Aim of the exercise>
Return each line of the records below that contains the word "Troy".

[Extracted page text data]
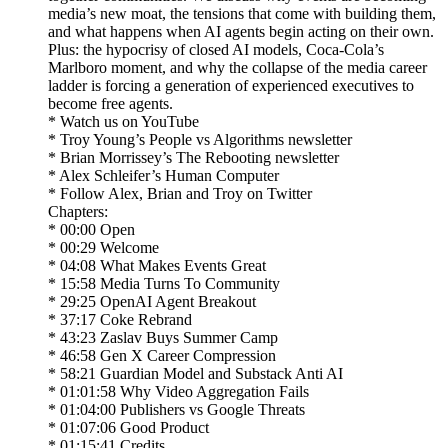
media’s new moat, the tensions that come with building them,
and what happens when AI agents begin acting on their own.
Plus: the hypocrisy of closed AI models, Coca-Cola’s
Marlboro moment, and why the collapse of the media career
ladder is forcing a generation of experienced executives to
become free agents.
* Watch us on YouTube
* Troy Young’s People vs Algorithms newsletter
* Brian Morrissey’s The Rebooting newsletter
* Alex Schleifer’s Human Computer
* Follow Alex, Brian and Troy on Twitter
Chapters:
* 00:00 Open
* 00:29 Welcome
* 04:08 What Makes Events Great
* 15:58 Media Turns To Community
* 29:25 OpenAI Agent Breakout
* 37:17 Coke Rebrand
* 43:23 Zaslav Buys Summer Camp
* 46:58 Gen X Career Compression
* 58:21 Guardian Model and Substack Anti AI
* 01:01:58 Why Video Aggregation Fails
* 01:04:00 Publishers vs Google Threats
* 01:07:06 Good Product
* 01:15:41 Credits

---

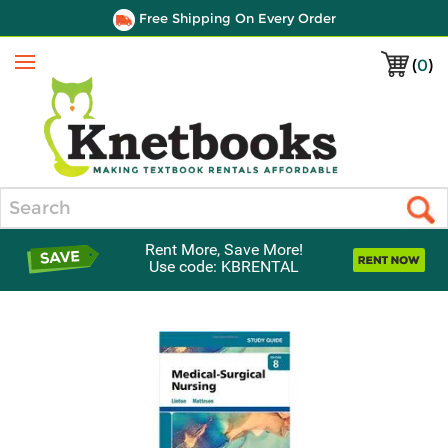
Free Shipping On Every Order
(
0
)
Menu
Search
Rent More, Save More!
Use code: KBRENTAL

Finished task>
* Troy Young’s People vs Algorithms newsletter
* Follow Alex, Brian and Troy on Twitter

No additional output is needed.